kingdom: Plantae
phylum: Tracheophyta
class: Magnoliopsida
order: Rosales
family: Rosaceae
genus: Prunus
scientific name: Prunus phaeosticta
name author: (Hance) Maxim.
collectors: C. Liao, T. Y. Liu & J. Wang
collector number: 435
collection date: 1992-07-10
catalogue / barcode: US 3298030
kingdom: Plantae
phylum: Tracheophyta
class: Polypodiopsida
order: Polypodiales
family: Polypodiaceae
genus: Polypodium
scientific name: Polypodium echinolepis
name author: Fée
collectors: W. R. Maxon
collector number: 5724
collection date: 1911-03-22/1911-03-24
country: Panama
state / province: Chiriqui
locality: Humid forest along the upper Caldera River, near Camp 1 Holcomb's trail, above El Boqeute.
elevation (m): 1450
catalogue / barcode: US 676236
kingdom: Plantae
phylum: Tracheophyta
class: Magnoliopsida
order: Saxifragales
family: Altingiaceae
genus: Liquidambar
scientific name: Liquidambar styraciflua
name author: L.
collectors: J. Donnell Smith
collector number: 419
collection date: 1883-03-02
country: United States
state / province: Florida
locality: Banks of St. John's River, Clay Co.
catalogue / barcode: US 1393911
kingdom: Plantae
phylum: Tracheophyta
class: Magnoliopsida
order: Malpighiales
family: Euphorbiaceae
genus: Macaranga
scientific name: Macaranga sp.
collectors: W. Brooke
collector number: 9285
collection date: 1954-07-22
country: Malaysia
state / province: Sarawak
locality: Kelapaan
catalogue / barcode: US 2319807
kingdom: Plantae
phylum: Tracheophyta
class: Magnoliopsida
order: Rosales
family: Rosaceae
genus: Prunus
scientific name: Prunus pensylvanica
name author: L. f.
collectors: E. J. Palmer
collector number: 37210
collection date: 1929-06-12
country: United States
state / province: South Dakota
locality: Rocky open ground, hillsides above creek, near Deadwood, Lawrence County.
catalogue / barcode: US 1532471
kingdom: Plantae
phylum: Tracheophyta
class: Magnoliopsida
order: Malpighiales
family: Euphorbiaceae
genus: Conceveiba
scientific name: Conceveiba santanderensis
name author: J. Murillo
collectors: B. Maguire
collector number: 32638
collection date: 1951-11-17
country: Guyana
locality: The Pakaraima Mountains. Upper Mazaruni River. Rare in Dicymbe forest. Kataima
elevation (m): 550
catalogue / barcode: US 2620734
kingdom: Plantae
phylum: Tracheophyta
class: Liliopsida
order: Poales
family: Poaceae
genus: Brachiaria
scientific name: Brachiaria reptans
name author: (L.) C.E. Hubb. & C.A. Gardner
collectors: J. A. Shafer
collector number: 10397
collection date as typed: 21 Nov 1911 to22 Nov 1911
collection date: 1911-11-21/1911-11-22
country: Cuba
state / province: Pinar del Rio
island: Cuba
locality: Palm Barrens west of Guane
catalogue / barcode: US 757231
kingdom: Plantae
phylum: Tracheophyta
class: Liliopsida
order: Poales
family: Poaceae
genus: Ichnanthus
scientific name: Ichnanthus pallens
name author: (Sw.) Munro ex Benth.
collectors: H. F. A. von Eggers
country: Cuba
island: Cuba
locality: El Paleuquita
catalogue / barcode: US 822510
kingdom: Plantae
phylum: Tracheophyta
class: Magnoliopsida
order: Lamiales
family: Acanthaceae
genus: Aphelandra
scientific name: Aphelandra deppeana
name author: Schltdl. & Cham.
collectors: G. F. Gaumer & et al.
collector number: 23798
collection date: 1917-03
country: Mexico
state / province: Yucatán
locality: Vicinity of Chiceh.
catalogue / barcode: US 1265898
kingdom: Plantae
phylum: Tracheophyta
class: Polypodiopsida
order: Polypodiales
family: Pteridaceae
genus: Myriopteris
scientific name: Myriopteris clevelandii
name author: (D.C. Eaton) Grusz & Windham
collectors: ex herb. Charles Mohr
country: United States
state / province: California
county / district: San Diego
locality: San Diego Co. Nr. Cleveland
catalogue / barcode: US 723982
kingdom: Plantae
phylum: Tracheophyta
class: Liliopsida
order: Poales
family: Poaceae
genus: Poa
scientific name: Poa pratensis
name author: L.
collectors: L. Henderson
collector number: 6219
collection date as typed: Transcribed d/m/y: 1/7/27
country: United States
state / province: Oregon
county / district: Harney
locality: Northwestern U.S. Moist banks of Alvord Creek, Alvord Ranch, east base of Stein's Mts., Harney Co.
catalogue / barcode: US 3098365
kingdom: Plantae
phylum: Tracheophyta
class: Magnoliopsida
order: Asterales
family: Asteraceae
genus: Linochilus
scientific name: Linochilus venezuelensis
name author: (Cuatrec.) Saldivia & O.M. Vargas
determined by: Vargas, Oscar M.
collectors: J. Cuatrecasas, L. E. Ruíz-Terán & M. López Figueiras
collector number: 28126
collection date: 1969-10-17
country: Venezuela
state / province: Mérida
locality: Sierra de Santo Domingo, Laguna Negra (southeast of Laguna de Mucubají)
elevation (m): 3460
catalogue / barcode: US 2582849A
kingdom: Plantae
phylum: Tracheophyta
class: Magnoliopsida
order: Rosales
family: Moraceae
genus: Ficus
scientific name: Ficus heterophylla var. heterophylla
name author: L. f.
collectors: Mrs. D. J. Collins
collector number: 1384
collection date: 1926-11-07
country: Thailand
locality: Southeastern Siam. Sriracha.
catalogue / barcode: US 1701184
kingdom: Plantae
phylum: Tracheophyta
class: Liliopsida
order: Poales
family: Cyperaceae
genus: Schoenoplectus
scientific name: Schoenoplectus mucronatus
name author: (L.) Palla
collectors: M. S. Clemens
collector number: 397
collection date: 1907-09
◆ ◆ ◆ ◆
* What you will do
Give the data above again, swapping every "collector number" for "collector no." and leaving everything else unchanged.

* Output of the task
kingdom: Plantae
phylum: Tracheophyta
class: Magnoliopsida
order: Rosales
family: Rosaceae
genus: Prunus
scientific name: Prunus phaeosticta
name author: (Hance) Maxim.
collectors: C. Liao, T. Y. Liu & J. Wang
collector no.: 435
collection date: 1992-07-10
catalogue / barcode: US 3298030
kingdom: Plantae
phylum: Tracheophyta
class: Polypodiopsida
order: Polypodiales
family: Polypodiaceae
genus: Polypodium
scientific name: Polypodium echinolepis
name author: Fée
collectors: W. R. Maxon
collector no.: 5724
collection date: 1911-03-22/1911-03-24
country: Panama
state / province: Chiriqui
locality: Humid forest along the upper Caldera River, near Camp 1 Holcomb's trail, above El Boqeute.
elevation (m): 1450
catalogue / barcode: US 676236
kingdom: Plantae
phylum: Tracheophyta
class: Magnoliopsida
order: Saxifragales
family: Altingiaceae
genus: Liquidambar
scientific name: Liquidambar styraciflua
name author: L.
collectors: J. Donnell Smith
collector no.: 419
collection date: 1883-03-02
country: United States
state / province: Florida
locality: Banks of St. John's River, Clay Co.
catalogue / barcode: US 1393911
kingdom: Plantae
phylum: Tracheophyta
class: Magnoliopsida
order: Malpighiales
family: Euphorbiaceae
genus: Macaranga
scientific name: Macaranga sp.
collectors: W. Brooke
collector no.: 9285
collection date: 1954-07-22
country: Malaysia
state / province: Sarawak
locality: Kelapaan
catalogue / barcode: US 2319807
kingdom: Plantae
phylum: Tracheophyta
class: Magnoliopsida
order: Rosales
family: Rosaceae
genus: Prunus
scientific name: Prunus pensylvanica
name author: L. f.
collectors: E. J. Palmer
collector no.: 37210
collection date: 1929-06-12
country: United States
state / province: South Dakota
locality: Rocky open ground, hillsides above creek, near Deadwood, Lawrence County.
catalogue / barcode: US 1532471
kingdom: Plantae
phylum: Tracheophyta
class: Magnoliopsida
order: Malpighiales
family: Euphorbiaceae
genus: Conceveiba
scientific name: Conceveiba santanderensis
name author: J. Murillo
collectors: B. Maguire
collector no.: 32638
collection date: 1951-11-17
country: Guyana
locality: The Pakaraima Mountains. Upper Mazaruni River. Rare in Dicymbe forest. Kataima
elevation (m): 550
catalogue / barcode: US 2620734
kingdom: Plantae
phylum: Tracheophyta
class: Liliopsida
order: Poales
family: Poaceae
genus: Brachiaria
scientific name: Brachiaria reptans
name author: (L.) C.E. Hubb. & C.A. Gardner
collectors: J. A. Shafer
collector no.: 10397
collection date as typed: 21 Nov 1911 to22 Nov 1911
collection date: 1911-11-21/1911-11-22
country: Cuba
state / province: Pinar del Rio
island: Cuba
locality: Palm Barrens west of Guane
catalogue / barcode: US 757231
kingdom: Plantae
phylum: Tracheophyta
class: Liliopsida
order: Poales
family: Poaceae
genus: Ichnanthus
scientific name: Ichnanthus pallens
name author: (Sw.) Munro ex Benth.
collectors: H. F. A. von Eggers
country: Cuba
island: Cuba
locality: El Paleuquita
catalogue / barcode: US 822510
kingdom: Plantae
phylum: Tracheophyta
class: Magnoliopsida
order: Lamiales
family: Acanthaceae
genus: Aphelandra
scientific name: Aphelandra deppeana
name author: Schltdl. & Cham.
collectors: G. F. Gaumer & et al.
collector no.: 23798
collection date: 1917-03
country: Mexico
state / province: Yucatán
locality: Vicinity of Chiceh.
catalogue / barcode: US 1265898
kingdom: Plantae
phylum: Tracheophyta
class: Polypodiopsida
order: Polypodiales
family: Pteridaceae
genus: Myriopteris
scientific name: Myriopteris clevelandii
name author: (D.C. Eaton) Grusz & Windham
collectors: ex herb. Charles Mohr
country: United States
state / province: California
county / district: San Diego
locality: San Diego Co. Nr. Cleveland
catalogue / barcode: US 723982
kingdom: Plantae
phylum: Tracheophyta
class: Liliopsida
order: Poales
family: Poaceae
genus: Poa
scientific name: Poa pratensis
name author: L.
collectors: L. Henderson
collector no.: 6219
collection date as typed: Transcribed d/m/y: 1/7/27
country: United States
state / province: Oregon
county / district: Harney
locality: Northwestern U.S. Moist banks of Alvord Creek, Alvord Ranch, east base of Stein's Mts., Harney Co.
catalogue / barcode: US 3098365
kingdom: Plantae
phylum: Tracheophyta
class: Magnoliopsida
order: Asterales
family: Asteraceae
genus: Linochilus
scientific name: Linochilus venezuelensis
name author: (Cuatrec.) Saldivia & O.M. Vargas
determined by: Vargas, Oscar M.
collectors: J. Cuatrecasas, L. E. Ruíz-Terán & M. López Figueiras
collector no.: 28126
collection date: 1969-10-17
country: Venezuela
state / province: Mérida
locality: Sierra de Santo Domingo, Laguna Negra (southeast of Laguna de Mucubají)
elevation (m): 3460
catalogue / barcode: US 2582849A
kingdom: Plantae
phylum: Tracheophyta
class: Magnoliopsida
order: Rosales
family: Moraceae
genus: Ficus
scientific name: Ficus heterophylla var. heterophylla
name author: L. f.
collectors: Mrs. D. J. Collins
collector no.: 1384
collection date: 1926-11-07
country: Thailand
locality: Southeastern Siam. Sriracha.
catalogue / barcode: US 1701184
kingdom: Plantae
phylum: Tracheophyta
class: Liliopsida
order: Poales
family: Cyperaceae
genus: Schoenoplectus
scientific name: Schoenoplectus mucronatus
name author: (L.) Palla
collectors: M. S. Clemens
collector no.: 397
collection date: 1907-09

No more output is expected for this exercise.